Given records:
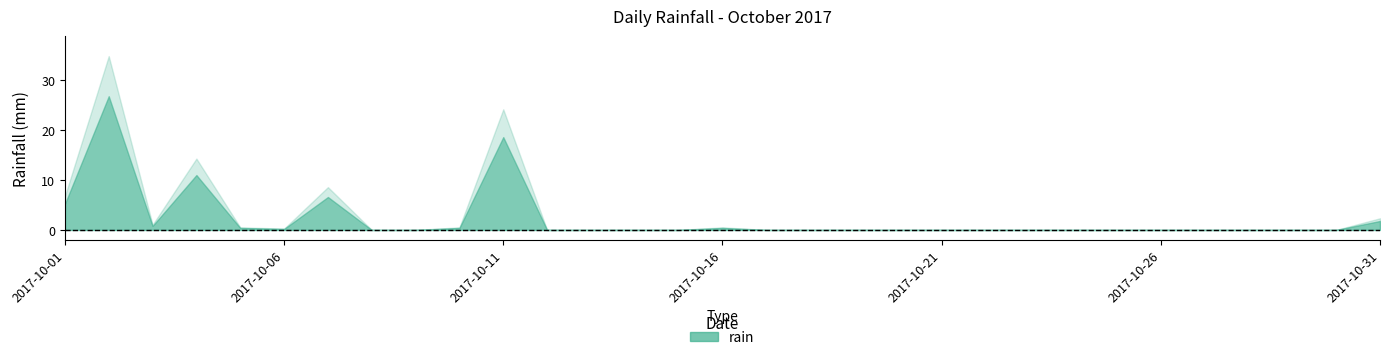

List the labels in order of value, smallest first.

2017-10-08, 2017-10-09, 2017-10-12, 2017-10-13, 2017-10-14, 2017-10-15, 2017-10-17, 2017-10-18, 2017-10-19, 2017-10-20, 2017-10-21, 2017-10-22, 2017-10-23, 2017-10-24, 2017-10-25, 2017-10-26, 2017-10-27, 2017-10-28, 2017-10-29, 2017-10-30, 2017-10-06, 2017-10-05, 2017-10-10, 2017-10-16, 2017-10-03, 2017-10-31, 2017-10-01, 2017-10-07, 2017-10-04, 2017-10-11, 2017-10-02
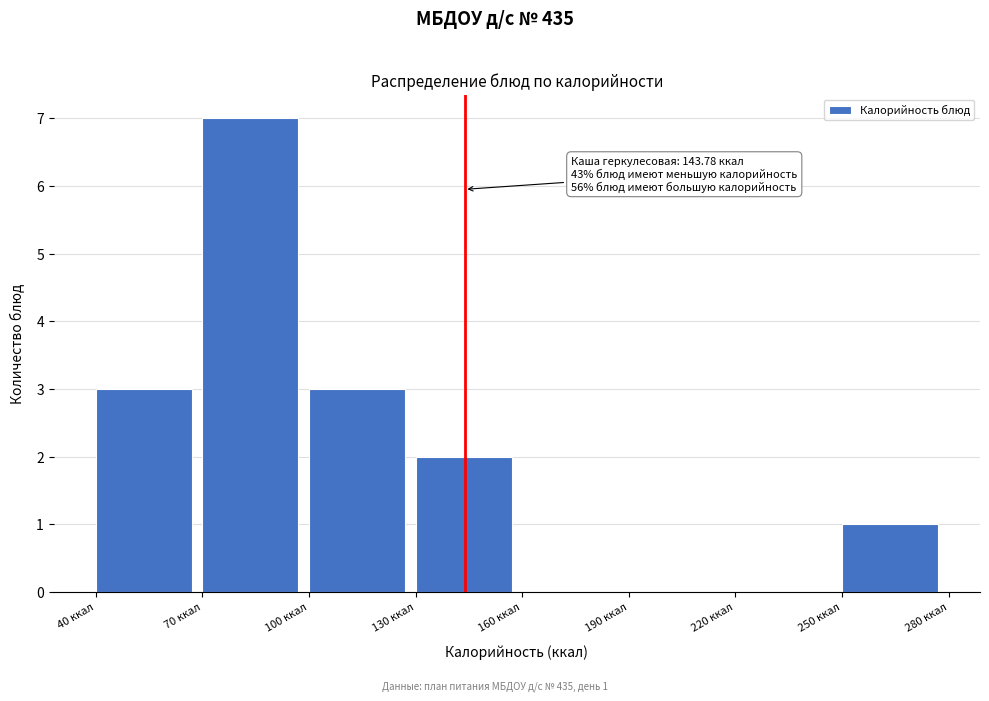

Which range on the x-axis has the tallest bar?

70 to 100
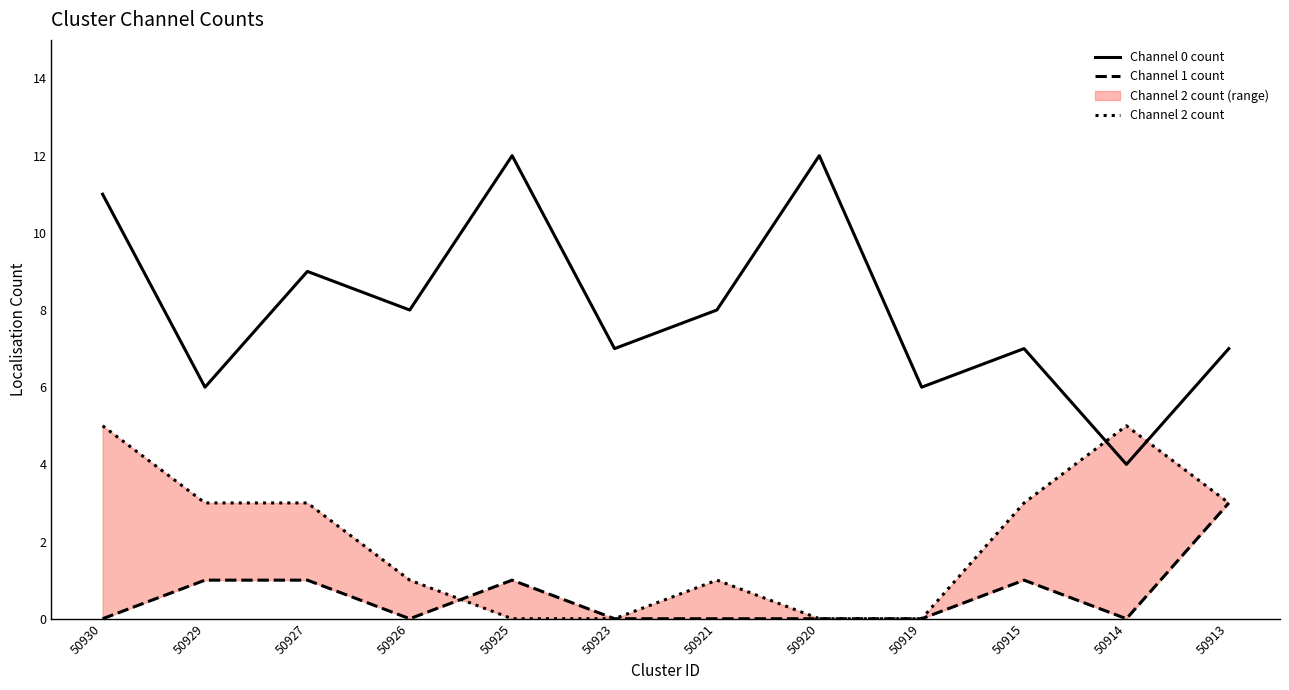

Rank the series at 50914 from lowest to highest value.

Channel 1 count, Channel 0 count, Channel 2 count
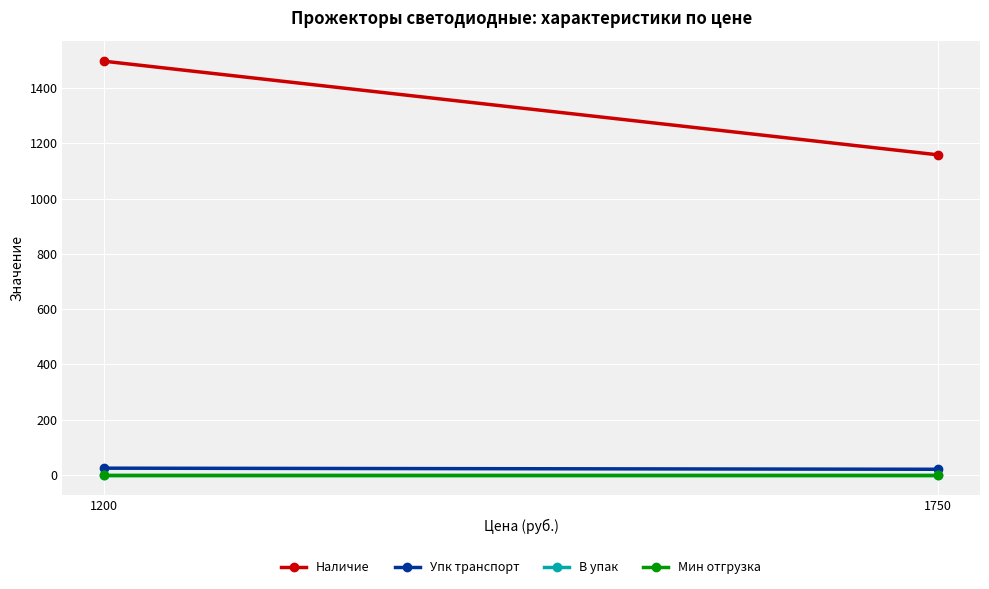

How many data points does each series have?

2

Directions for this task:
Give back every entry above word for word, with the pictures left out.

Written response:
List the labels in order of value, smallest first.

2017-10-08, 2017-10-09, 2017-10-12, 2017-10-13, 2017-10-14, 2017-10-15, 2017-10-17, 2017-10-18, 2017-10-19, 2017-10-20, 2017-10-21, 2017-10-22, 2017-10-23, 2017-10-24, 2017-10-25, 2017-10-26, 2017-10-27, 2017-10-28, 2017-10-29, 2017-10-30, 2017-10-06, 2017-10-05, 2017-10-10, 2017-10-16, 2017-10-03, 2017-10-31, 2017-10-01, 2017-10-07, 2017-10-04, 2017-10-11, 2017-10-02

Which range on the x-axis has the tallest bar?

70 to 100

Rank the series at 50914 from lowest to highest value.

Channel 1 count, Channel 0 count, Channel 2 count

How many data points does each series have?

2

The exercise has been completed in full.